What do you mean? The states are fully observable (current array of tokens), and using an LLM we calculate the probabilities of moving between them. What is not MC about this?

I suggest getting familiar with or brushing up on the differences between a Markov Chain and a Markov Model. The former is a substantial restriction of the latter. The classic by Kemeny and Snell is a good readable reference.

MC have constant and finite context length, their state is the most recent k tuple of emitted alphabets and transition probabilities are invariant (to time and tokens emitted)

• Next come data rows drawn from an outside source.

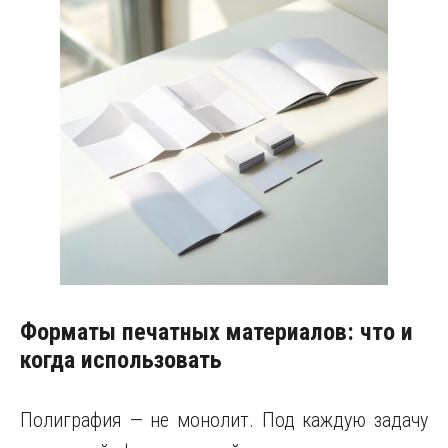
Форматы печатных материалов: что и
когда использовать
Полиграфия — не монолит. Под каждую задачу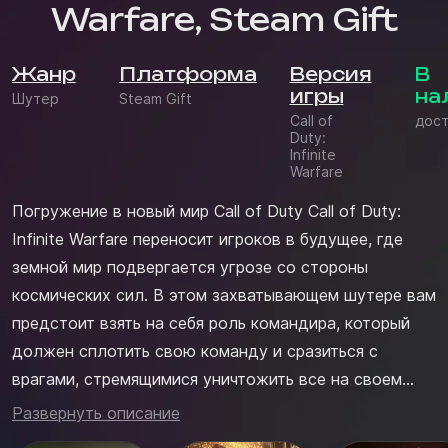
Warfare, Steam Gift
Жанр
Платформа
Версия
В
игры
на
Шутер
Steam Gift
Call of
дост
Duty:
Infinite
Warfare
Погружение в новый мир Call of Duty Call of Duty:
Infinite Warfare переносит игроков в будущее, где
земной мир подвергается угрозе со стороны
космических сил. В этом захватывающем шутере вам
предстоит взять на себя роль командира, который
должен сплотить свою команду и сразиться с
врагами, стремящимися уничтожить все на своем
пути. Игра предлагает масштабную кампанию с
Развернуть описание
продуманным сюжетом, который разворачивается на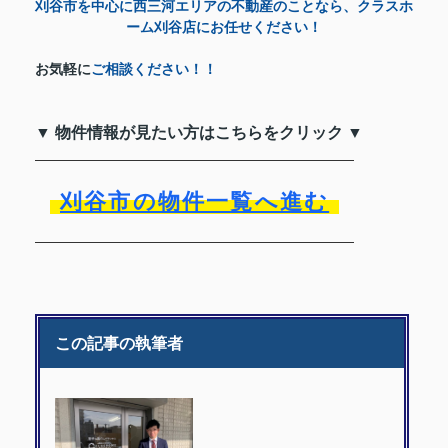
刈谷市を中心に西三河エリアの不動産のことなら、クラスホ
ーム刈谷店にお任せください！
お気軽に
ご相談ください！！
▼ 物件情報が見たい方はこちらをクリック ▼
刈谷市の物件一覧へ進む
この記事の執筆者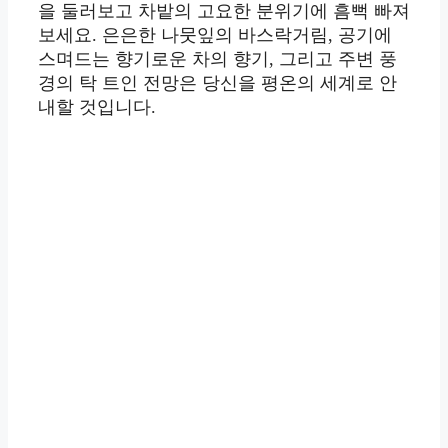
을 둘러보고 차밭의 고요한 분위기에 흠뻑 빠져
보세요. 은은한 나뭇잎의 바스락거림, 공기에
스며드는 향기로운 차의 향기, 그리고 주변 풍
경의 탁 트인 전망은 당신을 평온의 세계로 안
내할 것입니다.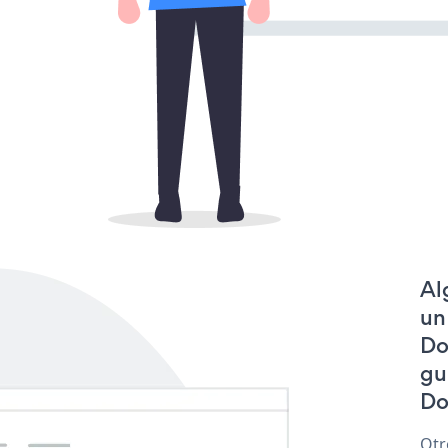
Al
un
Do
gu
Do
Otr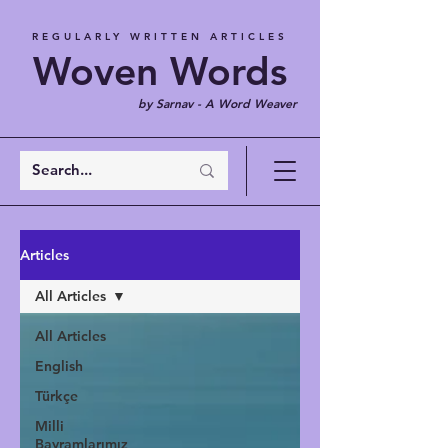
REGULARLY WRITTEN ARTICLES
Woven Words
by Sarnav - A Word Weaver
Articles
All Articles
All Articles
English
Türkçe
Milli
Bayramlarımız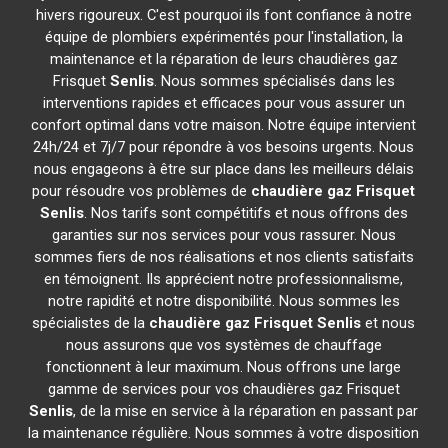
hivers rigoureux. C'est pourquoi ils font confiance à notre
équipe de plombiers expérimentés pour l'installation, la
maintenance et la réparation de leurs chaudières gaz
Frisquet
Senlis
. Nous sommes spécialisés dans les
interventions rapides et efficaces pour vous assurer un
confort optimal dans votre maison. Notre équipe intervient
24h/24 et 7j/7 pour répondre à vos besoins urgents. Nous
nous engageons à être sur place dans les meilleurs délais
pour résoudre vos problèmes de
chaudière gaz Frisquet
Senlis
. Nos tarifs sont compétitifs et nous offrons des
garanties sur nos services pour vous rassurer. Nous
sommes fiers de nos réalisations et nos clients satisfaits
en témoignent. Ils apprécient notre professionnalisme,
notre rapidité et notre disponibilité. Nous sommes les
spécialistes de la
chaudière gaz Frisquet
Senlis
et nous
nous assurons que vos systèmes de chauffage
fonctionnent à leur maximum. Nous offrons une large
gamme de services pour vos chaudières gaz Frisquet
Senlis
, de la mise en service à la réparation en passant par
la maintenance régulière. Nous sommes à votre disposition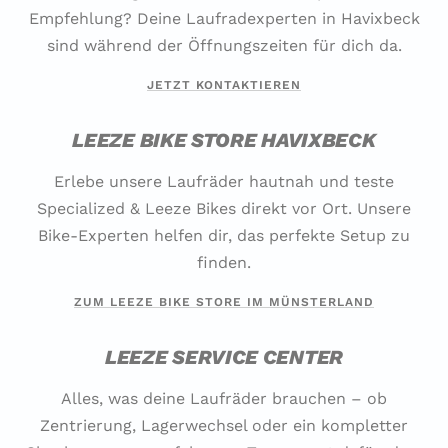
Empfehlung? Deine Laufradexperten in Havixbeck
sind während der Öffnungszeiten für dich da.
JETZT KONTAKTIEREN
LEEZE BIKE STORE HAVIXBECK
Erlebe unsere Laufräder hautnah und teste
Specialized & Leeze Bikes direkt vor Ort. Unsere
Bike-Experten helfen dir, das perfekte Setup zu
finden.
ZUM LEEZE BIKE STORE IM MÜNSTERLAND
LEEZE SERVICE CENTER
Alles, was deine Laufräder brauchen – ob
Zentrierung, Lagerwechsel oder ein kompletter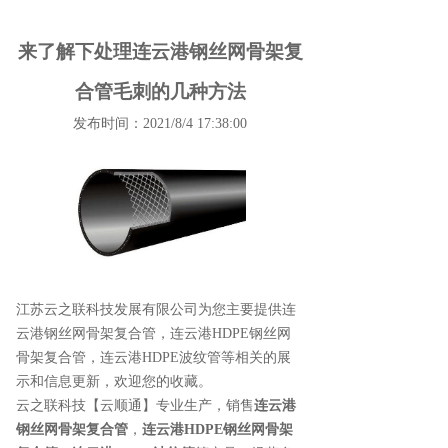
来了解下处理连云港钢丝网骨架复
合管毛刺的几种方法
发布时间：2021/8/4 17:38:00
江苏云之联科技发展有限公司为您主要提供
连
云港钢丝网骨架复合管
，连云港HDPE钢丝网
骨架复合管，连云港HDPE波纹管等相关的展
示和信息更新，欢迎您的收藏。
云之联科技【云顺通】专业生产，销售
连云港
钢丝网骨架复合管
，
连云港HDPE钢丝网骨架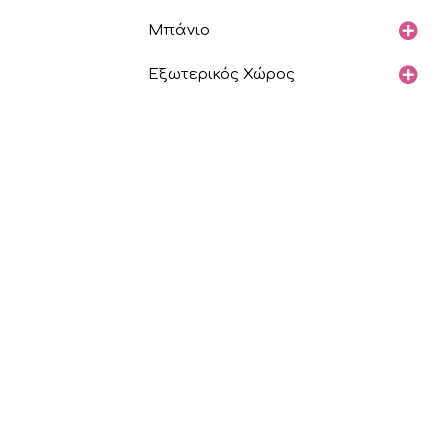
Μπάνιο
Εξωτερικός Χώρος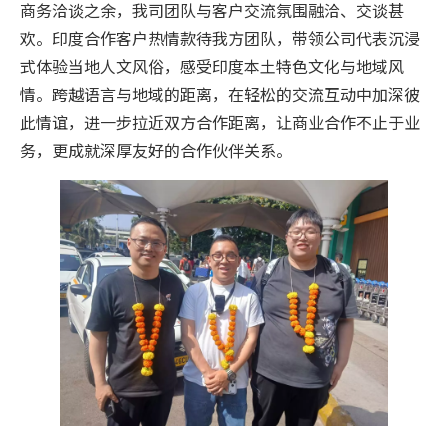
商务洽谈之余，我司团队与客户交流氛围融洽、交谈甚
欢。印度合作客户热情款待我方团队，带领公司代表沉浸
式体验当地人文风俗，感受印度本土特色文化与地域风
情。跨越语言与地域的距离，在轻松的交流互动中加深彼
此情谊，进一步拉近双方合作距离，让商业合作不止于业
务，更成就深厚友好的合作伙伴关系。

LLMs definitely also have finite context length. And if we consider padding, it is also constant. The k is huge compared to most Markov chains used historically, but it doesn't make it less finite.

That's not correct. Even a toy like an exponential weighted moving averaging produces unbounded context (of diminishing influence).

What do you mean? I can only input k tokens into my LLM to calculate the probs. That is the definition of my state. In the exact way that N-gram LMs use N tokens, but instead of using ML models, they calculate the probabilities based on observed frequencies. There is no unbounded context anywhere.

That's different.

You can certainly feed k-grams one at a time to, estimate the the probability distribution over next token and use that to simulate a Markov Chain and reinitialize the LLM (drop context). In this process the LLM is just a look up table to simulate your MC.

But an LLM on its own doesn't drop context to generate, it's transition probabilities change depending on the tokens.